TimelyGPT: Recurrent Convolutional Transformer for Long Time-series Representation

Song, Ziyang, Lu, Qincheng, Xu, Hao, Li, Yue

arXiv.org Artificial Intelligence 

Pre-trained models (PTMs) have gained prominence in Natural Language Processing and Computer Vision domains. When it comes to time-series PTMs, their development has been limited. Previous research on time-series transformers has mainly been devoted to small-scale tasks, yet these models have not consistently outperformed traditional models. Additionally, the performance of these transformers on large-scale data remains unexplored. These findings raise doubts about Transformer's capabilities to scale up and capture temporal dependencies. In this study, we re-examine time-series transformers and identify the shortcomings of prior studies. Drawing from these insights, we then introduce a pioneering architecture called Timely Generative Pre-trained Transformer (TimelyGPT).
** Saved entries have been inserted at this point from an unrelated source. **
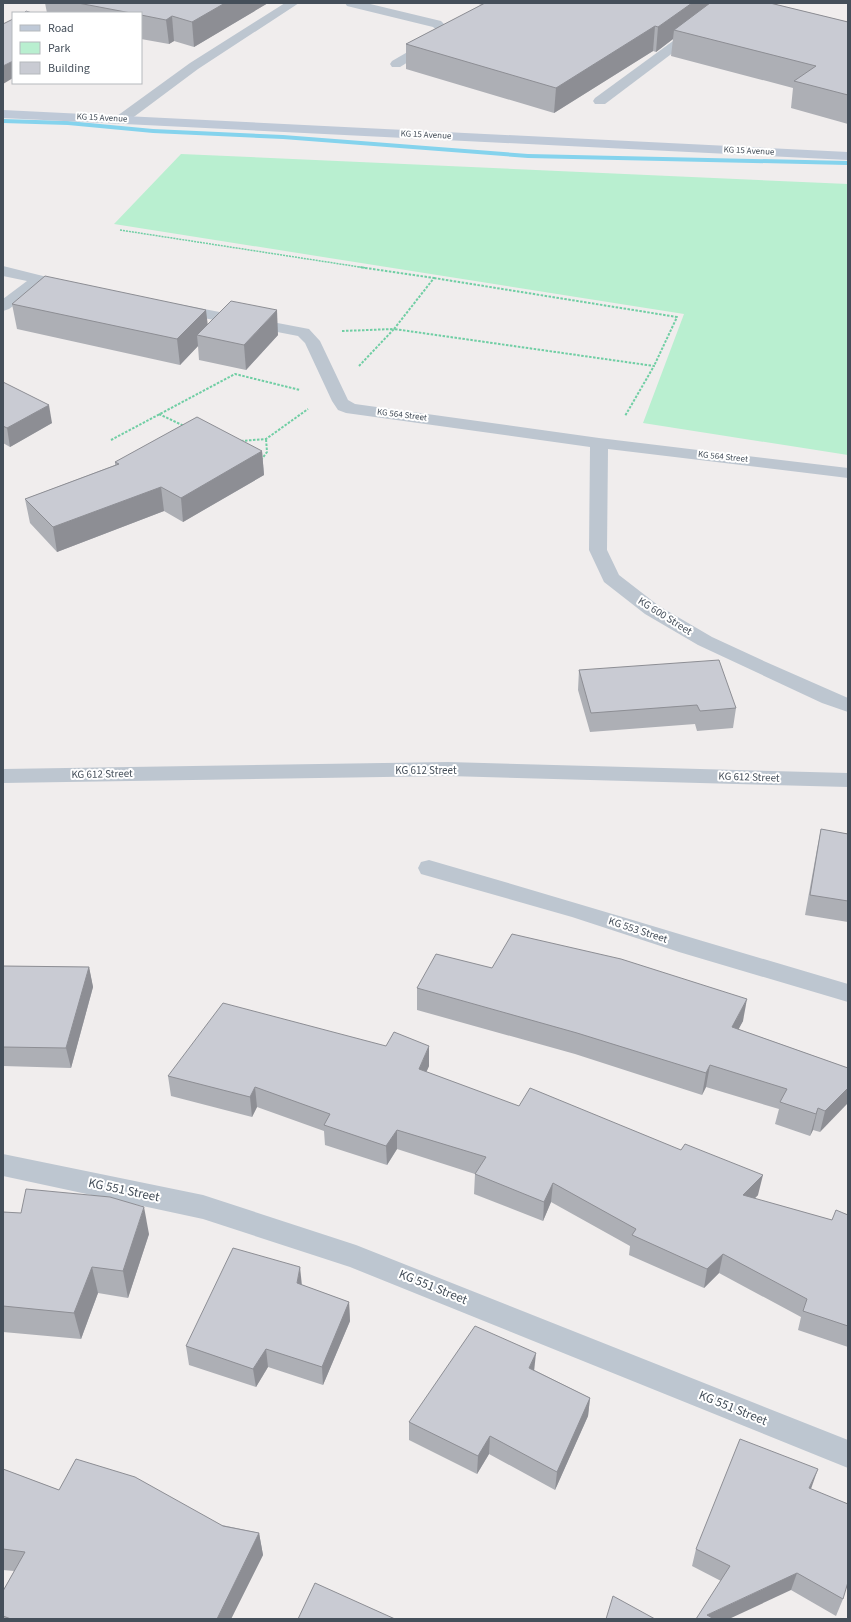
<svg xmlns="http://www.w3.org/2000/svg" width="851" height="1622" viewBox="0 0 851 1622" font-family="'Source Sans 3',sans-serif">
  <style>
    .green { fill: #b9efd0 }
    .lines { fill: none; stroke-linecap: round; stroke-linejoin: round }
    .stream { fill: #85d3ed; fill-rule: evenodd }
    .path-far1 { stroke: #70cea4; stroke-width: 1.5; stroke-dasharray: 2 1; stroke-linecap: butt }
    .path { stroke: #70cea4; stroke-width: 2; stroke-dasharray: 2.5 1.5; stroke-linecap: butt }
    .service { fill: #bdc6d0; fill-rule: evenodd }
    .minor { fill: #bdc6d0; fill-rule: evenodd }
    .secondary { fill: #bfc9d7; fill-rule: evenodd }
    .wall { fill: #adafb5 }
    .shaded-wall { fill: #8d8e94 }
    .building { fill: #c9cbd3; stroke: #8d8e94 }
    .labels { text-anchor: middle; dominant-baseline: central; stroke-width: 4; stroke-linejoin: round; paint-order: stroke }
    .far-street-label { font-size: 9px; fill: #454f5a; stroke: #fff }
    .street-label { font-size: 11px; fill: #454f5a; stroke: #fff }
    .near-street-label { font-size: 13px; fill: #454f5a; stroke: #fff }
  </style>
  <rect width="100%" height="100%" fill="#f0eded"/>
  <polygon class="green" points="181,154 848,184 848,455 643,423 684,314 114,224"/>
  <g class="lines">
    <polygon class="stream" points="3,119 68,121 153,129 283,135 528,154 848,161 848,165 528,158 283,139 153,133 68,125 3,123"/>
    <polyline class="path-far1" points="120,230 366,268"/>
    <g class="path">
      <polyline points="434,278 677,317 654,366"/>
      <polyline points="342,331 394,329 434,278 359,267"/>
      <polyline points="359,366 394,329 654,366 625,416"/>
      <polyline points="159,414 184,426"/>
      <polyline points="111,440 235,374 300,390"/>
      <polyline points="241,441 266,439 308,409"/>
      <polyline points="261,460 267,452 266,439"/>
    </g>
    <g class="service">
      <polygon points="285,3 299,3 198,69 127,122 117,122 115,119 117,116 190,63"/>
      <polygon points="345,3 366,3 441,21 449,29 449,37 400,67 392,67 390,64 392,61 437,35 437,30 433,27 347,6"/>
      <polygon points="725,3 739,3 605,104 595,104 593,101 595,98"/>
    </g>
    <g class="minor">
      <polygon points="3,266 75,284 78,287 75,290 70,292 42,285 9,309 3,311 3,299 27,281 3,276"/>
      <polygon points="178,304 309,329 320,341 348,400 355,404 599,438 848,468 848,478 608,449 607,550 619,575 659,606 712,637 766,662 848,698 848,712 822,703 698,645 645,614 604,582 589,550 590,447 346,413 338,410 332,401 305,343 298,336 172,312 170,309 172,306"/>
      <polygon points="448,762 848,773 848,787 448,776 3,783 3,769"/>
      <path d="M429 860C569 900 708 943 848 984V1002L679 952 572 917 421 874 418 868 421 862Z"/>
      <polygon points="3,1154 203,1195 356,1245 848,1440 848,1468 350,1267 203,1219 3,1176"/>
    </g>
    <polygon class="secondary" points="3,110 848,152 848,160 3,118"/>
  </g>
  <g class="wall">
    <polygon points="45,3 268,3 194,47 174,41 169,44 141,39 141,13 47,13"/>
    <polygon points="476,3 770,3 848,22 848,124 791,108 793,88 671,56 673,39 656,52 653,51 554,113 406,69 406,44 482,5"/>
    <polygon points="12,304 278,335 246,370 199,360 198,346 180,365 17,329"/>
    <polygon points="3,382 52,423 10,447 3,443"/>
    <polygon points="262,451 264,475 183,522 164,511 57,552 30,523 25,499 115,465 115,462"/>
    <polygon points="579,670 736,708 733,728 697,731 695,724 590,732 578,690"/>
    <polygon points="821,829 848,834 848,922 805,915 817,849"/>
    <polygon points="3,966 89,967 93,987 71,1068 3,1066"/>
    <polygon points="492,968 743,1021 738,1029 848,1068 820,1132 813,1130 810,1136 775,1124 779,1109 706,1087 702,1095 575,1054 417,1010 417,988"/>
    <polygon points="429,1066 426,1072 758,1195 754,1199 832,1220 848,1215 848,1347 798,1330 801,1317 719,1273 704,1288 629,1255 630,1246 551,1202 543,1221 474,1194 475,1174 397,1149 387,1165 325,1145 324,1131 257,1107 252,1117 171,1096 168,1076"/>
    <polygon points="3,1212 149,1234 128,1298 98,1293 81,1339 3,1332"/>
    <polygon points="302,1285 349,1302 350,1321 323,1385 268,1367 256,1387 189,1365 186,1346"/>
    <polygon points="534,1370 590,1398 588,1416 555,1490 489,1454 477,1474 409,1440 409,1422"/>
    <polygon points="3,1469 59,1490 259,1533 263,1555 231,1619 3,1619 3,1591 14,1571 3,1570"/>
    <polygon points="812,1486 811,1488 843,1599 836,1616 791,1590 721,1581 692,1566 696,1549"/>
  </g>
  <g class="shaded-wall">
    <polygon points="225,3 268,3 194,47 192,22"/>
    <polygon points="692,3 722,3 674,30 673,39 656,52 658,27"/>
    <polygon points="172,16 174,41 169,44 166,20"/>
    <polygon points="655,26 653,51 554,113 556,88"/>
    <polygon points="13,61 13,78 3,84 3,66"/>
    <polygon points="206,310 209,335 197,335 198,346 180,365 177,339"/>
    <polygon points="277,310 278,335 246,370 244,345"/>
    <polygon points="49,405 52,423 10,447 7,428"/>
    <polygon points="262,451 264,475 183,522 181,498"/>
    <polygon points="161,487 164,511 57,552 53,527"/>
    <polygon points="89,967 93,987 71,1068 66,1048"/>
    <polygon points="747,999 743,1021 728,1049 732,1027"/>
    <polygon points="429,1046 429,1066 419,1089 419,1069"/>
    <polygon points="710,1065 706,1087 702,1095 706,1073"/>
    <polygon points="255,1087 257,1107 252,1117 250,1097"/>
    <polygon points="848,1088 848,1103 820,1132 825,1111"/>
    <polygon points="818,1108 813,1130 810,1136 816,1114"/>
    <polygon points="397,1130 397,1149 387,1165 386,1146"/>
    <polygon points="763,1175 758,1195 738,1215 743,1195"/>
    <polygon points="553,1183 551,1202 543,1221 544,1202"/>
    <polygon points="144,1207 149,1234 128,1298 123,1271"/>
    <polygon points="723,1254 719,1273 704,1288 707,1269"/>
    <polygon points="92,1267 98,1293 81,1339 74,1313"/>
    <polygon points="300,1267 302,1286 297,1283"/>
    <polygon points="349,1302 350,1321 323,1385 322,1367"/>
    <polygon points="266,1349 268,1367 256,1387 253,1369"/>
    <polygon points="536,1353 534,1372 529,1368"/>
    <polygon points="590,1398 588,1416 555,1490 557,1472"/>
    <polygon points="490,1436 489,1454 477,1474 478,1456"/>
    <polygon points="818,1469 812,1486 804,1505 809,1488"/>
    <polygon points="259,1533 263,1555 231,1619 217,1619"/>
    <polygon points="797,1573 791,1590 729,1619 706,1619 707,1615"/>
  </g>
  <g class="building">
    <polygon points="78,3 225,3 192,22 172,16 166,20 141,15 141,13 131,13"/>
    <polygon points="485,3 692,3 658,27 655,26 556,88 406,44"/>
    <polygon points="710,3 770,3 848,22 848,95 794,81 816,66 674,30"/>
    <polygon points="26,11 32,13 24,13"/>
    <polygon points="13,19 13,61 3,66 3,24"/>
    <polygon points="45,276 206,310 177,339 12,304"/>
    <polygon points="231,301 277,310 244,345 197,335"/>
    <polygon points="3,382 49,405 7,428 3,426"/>
    <polygon points="197,417 262,451 181,498 161,487 53,527 25,499 119,464 115,462"/>
    <polygon points="719,660 736,708 700,711 697,705 591,713 579,670"/>
    <polygon points="821,829 848,834 848,901 810,895"/>
    <polygon points="512,934 621,959 747,999 732,1027 848,1068 848,1088 825,1111 818,1108 816,1114 780,1102 787,1089 710,1065 706,1073 577,1033 417,988 436,954 492,968"/>
    <polygon points="3,966 89,967 66,1048 3,1047"/>
    <polygon points="223,1003 386,1046 394,1032 429,1046 419,1069 519,1106 530,1088 681,1150 685,1144 763,1175 743,1195 832,1220 836,1210 848,1215 848,1326 803,1311 807,1299 723,1254 707,1269 632,1235 636,1229 553,1183 544,1202 475,1174 486,1157 397,1130 386,1146 324,1125 330,1114 255,1087 250,1097 168,1076"/>
    <polygon points="26,1189 110,1197 144,1207 123,1271 92,1267 74,1313 3,1306 3,1212 21,1213"/>
    <polygon points="233,1248 300,1267 297,1283 349,1302 322,1367 266,1349 253,1369 186,1346"/>
    <polygon points="475,1326 536,1353 529,1368 590,1398 557,1472 490,1436 478,1456 409,1422"/>
    <polygon points="740,1439 818,1469 809,1488 848,1504 848,1582 843,1599 797,1573 707,1615 714,1619 696,1619 730,1566 696,1549"/>
    <polygon points="76,1459 135,1477 223,1526 259,1533 217,1619 11,1619 3,1616 3,1591 25,1552 3,1549 3,1469 59,1490"/>
    <polygon points="315,1583 395,1619 298,1619"/>
    <polygon points="613,1596 655,1619 606,1619"/>
  </g>
  <g class="labels">
    <g class="far-street-label">
      <text transform="translate(102 118) rotate(3)">KG 15 Avenue</text>
      <text transform="translate(426 135) rotate(3)">KG 15 Avenue</text>
      <text transform="translate(749 151) rotate(3)">KG 15 Avenue</text>
      <text transform="translate(402 415) rotate(7)">KG 564 Street</text>
      <text transform="translate(723 457) rotate(6)">KG 564 Street</text>
    </g>
    <g class="street-label">
      <text transform="translate(665 616) rotate(32)">KG 600 Street</text>
      <text x="426" y="770">KG 612 Street</text>
      <text transform="translate(102 774) rotate(-1)">KG 612 Street</text>
      <text transform="translate(749 777) rotate(2)">KG 612 Street</text>
      <text transform="translate(638 930) rotate(18)">KG 553 Street</text>
    </g>
    <g class="near-street-label">
      <text transform="translate(124 1190) rotate(12)">KG 551 Street</text>
      <text transform="translate(433 1287) rotate(22)">KG 551 Street</text>
      <text transform="translate(733 1408) rotate(22)">KG 551 Street</text>
    </g>
  </g>
  <rect width="851" height="1622" fill="none" stroke="#454f5a" stroke-width="8"/>
  <rect x="12" y="12" width="130" height="72" fill="#ffffff" stroke="#b5b9bd"/>
  <rect x="20" y="25" width="20" height="6" fill="#bfc9d7" stroke="#b5b9bd"/>
  <text x="48" y="32" font-size="12" fill="#454f5a">Road</text>
  <rect x="20" y="42" width="20" height="12" fill="#b9efd0" stroke="#b5b9bd"/>
  <text x="48" y="52" font-size="12" fill="#454f5a">Park</text>
  <rect x="20" y="62" width="20" height="12" fill="#c9cbd3" stroke="#b5b9bd"/>
  <text x="48" y="72" font-size="12" fill="#454f5a">Building</text>
</svg>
This architecture integrates recurrent attention and temporal convolution modules to effectively capture global-local temporal dependencies in long sequences. The relative position embedding with time decay can effectively deal with trend and periodic patterns from time-series. Our experiments show that TimelyGPT excels in modeling continuously monitored biosignal as well as irregularly-sampled timeseries data commonly observed in longitudinal electronic health records. This breakthrough suggests a priority shift in time-series deep learning research, moving from small-scale modeling from scratch to large-scale pre-training. Time-series data mining holds significant importance in healthcare, given its potential to trace patient health trajectories and predict medical outcomes (Ma et al., 2023b; Eldele et al., 2021; Fawaz et al., 2019). In the field of healthcare, there are two primary categories: continuous and irregularlysampled time-series data. Continuous time-series, such as biosignals, has been extensively studied in various applications including health monitoring (Stirling et al., 2020), disease classification (Phan et al., 2021), and physical activity prediction (Reiss et al., 2019b). Irregularly-sampled time series is commonly found in clinical records, where spontaneous updates are made to an individual patient's health status (Zhang et al., 2022b). The key challenge is to extract meaningful representation from these time-series, especially when there is limited labeled data available. A promising approach to overcome this constraint is to adopt transfer learning (Ma et al., 2023b). Initially, a model is pretrained on large datasets to capture temporal representation.